Then his mother came down, and her eyes were red with weeping.
“You have returned to a sad home, Henry,” she said kissing him. “We are an unlucky family: death and misfortune are always at our doors. You look very white, my dear boy, and no wonder. You had better try to eat something, since it is useless for you to attempt to see your poor father at present.”
So Henry ate, or made a pretence of doing so, and afterwards was helped upstairs to a room opposite to that in which his father lay dying, where he settled himself in an invalid chair which Sir Reginald had used on the few occasions when he had been outside the house during the past weeks, and waited. All that day and all the next night he waited, and still his father did not recover consciousness—indeed, Dr. Childs now appeared to be of opinion that he would pass from coma to death. Much as he wished to bid a last farewell to his father, Henry could not repress a certain sense of relief when he heard that this was likely to be the case, for an instinct, coupled with some words which Ellen had let fall, warned him that Sir Reginald wished to speak to him upon the subject of Miss Levinger.
But the doctor was mistaken; for about six o’clock in the morning, nearly twenty-four hours after he had reached the house, Henry was awakened by Ellen, who came to tell him that their father was fully conscious and wished to see him at once. Seating himself in the invalid chair, he was wheeled across the passage to the red bedroom, in which he had himself been born.
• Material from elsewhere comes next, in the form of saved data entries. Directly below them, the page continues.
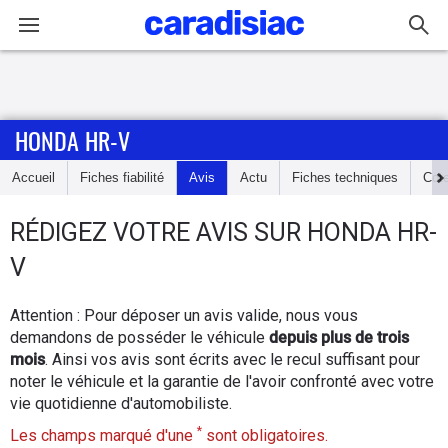
Connexion / Inscription
HONDA HR-V
Accueil
Accueil
Fiches fiabilité
Avis
Actu
Fiches techniques
Cot
Actu
RÉDIGEZ
VOTRE AVIS SUR
HONDA HR-
Essais
V
Guide
Attention : Pour déposer un avis valide, nous vous
d'achat
demandons de posséder le véhicule
depuis plus de trois
mois
. Ainsi vos avis sont écrits avec le recul suffisant pour
Electriques
noter le véhicule et la garantie de l'avoir confronté avec votre
vie quotidienne d'automobiliste.
Utilitaires
*
Les champs marqué d'une
sont obligatoires.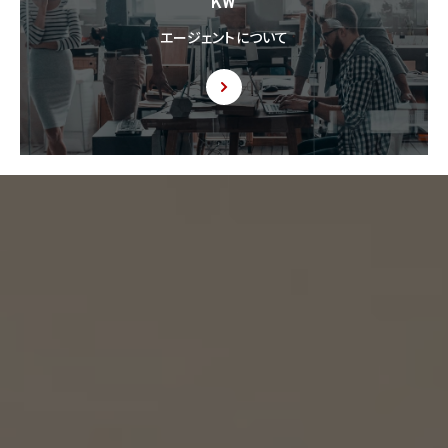
KW
するように求められた場合、当該第三者に対し当該記録を提出することがあります。
エージェントについて
9. 共同利用
9.1 当社が運営するウェブサイトの問合せフォームから当社に連絡を行ったお客様から取
得した情報に関して、当社は、KW加盟店との間で、下記の通り、個人情報を共同利用しま
す。以下、KW加盟店は、当社が運営する下記のウェブサイト上で、KW加盟店として掲載さ
れている事業者を意味するものとします。
https://kellerwilliams.jp/kamei-ten/
(1) 共同して利用される個人情報の項目
(i) 当社が運営するウェブサイトの問合せフォームから当社に連絡を行ったお客様の氏
名、メールアドレス、その他当該連絡に含まれる個人情報
(ii) お客様が当社サービスを介して売買又は賃貸借することを希望される物件（物件の
持分も含む。）についての情報
(2) 利用する者の利用目的
(i) 前号(i)の情報については、当社又はKW加盟店（KWエージェント及びKW加盟店の役
職員を含みます。）から前号(i)に定めるお客様に対して連絡を行うこと。
(ii) 前号(ii)の情報については、KW加盟店（KWエージェント及びKW加盟店の役職員を
含みます。）において、物件についての営業活動、及び売買又は賃貸借に向けた仲介業務
を行うこと。
(3) 上記個人情報の管理について責任を有する者の名称、住所及び代表者氏名
エージェント・グロース株式会社（但し、KW加盟店（KWエージェント及びKW加盟店の役
職員を含みます。）がお客様に対して連絡を行った場合は、当該KW加盟店が責任を有す
るものとする。）
東京都港区虎ノ門一丁目17番1号
代表取締役 山本豪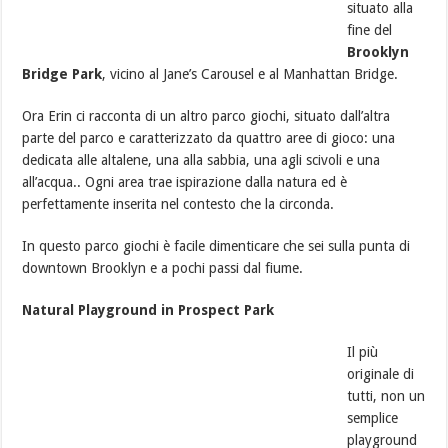
situato alla
fine del
Brooklyn
Bridge Park
, vicino al Jane’s Carousel e al Manhattan Bridge.
Ora Erin ci racconta di un altro parco giochi, situato dall’altra
parte del parco e caratterizzato da quattro aree di gioco: una
dedicata alle altalene, una alla sabbia, una agli scivoli e una
all’acqua.. Ogni area trae ispirazione dalla natura ed è
perfettamente inserita nel contesto che la circonda.
In questo parco giochi è facile dimenticare che sei sulla punta di
downtown Brooklyn e a pochi passi dal fiume.
Natural Playground in Prospect Park
Il più
originale di
tutti, non un
semplice
playground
The top halves of some of the window-shutters were partly open, and by the light that streamed through them into the dim death-chamber, he saw his father’s gaunt but still stately form propped up with pillows in the great four-post bed, of which the red curtains had been drawn back to admit the air.
“Here comes Henry,” whispered Lady Graves.
The old man turned his head, and, shaking back his snowy hair, he peered round the room.
“Is that you, my son?” he said in a low voice, stretching out a trembling hand, which Henry took and kissed. “You find me in a bad way: on the verge of death, where you have so lately been.”
“Yes, it is I, father.”
“God bless you, my boy! and God be thanked that you have been able to come to listen to my last words, and that I have recovered my senses so that I can speak to you! Do not go away, my dear, or you, Ellen, for I want you all to hear what I have to say. You know, Henry, the state of this property. Mismanagement and bad times have ruined it. I have been to blame, and your dear brother, whom I hope soon to see, was to blame also. It has come to this, that I am leaving you beggars, and worse than beggars, since for the first time in the history of our family we cannot pay our debts.”
Here he stopped and groaned, and Lady Graves whispered to him to rest awhile.